JOB: Retype the line with "input [width-1:0] d;" in it, then each line after it to the end of the data, word for word.

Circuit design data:
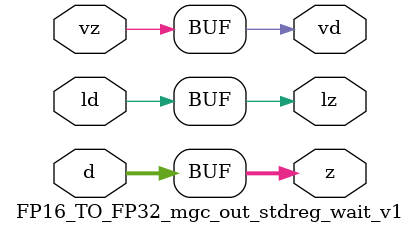
<source format=v>
module FP16_TO_FP32_mgc_out_stdreg_wait_v1 (ld, vd, d, lz, vz, z);
  parameter integer rscid = 1;
  parameter integer width = 8;
  input ld;
  output vd;
  input [width-1:0] d;
  output lz;
  input vz;
  output [width-1:0] z;
  wire vd;
  wire lz;
  wire [width-1:0] z;
  assign z = d;
  assign lz = ld;
  assign vd = vz;
endmodule
</source>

ANSWER TO THIS EXERCISE:
  input [width-1:0] d;
  output lz;
  input vz;
  output [width-1:0] z;
  wire vd;
  wire lz;
  wire [width-1:0] z;
  assign z = d;
  assign lz = ld;
  assign vd = vz;
endmodule
</source>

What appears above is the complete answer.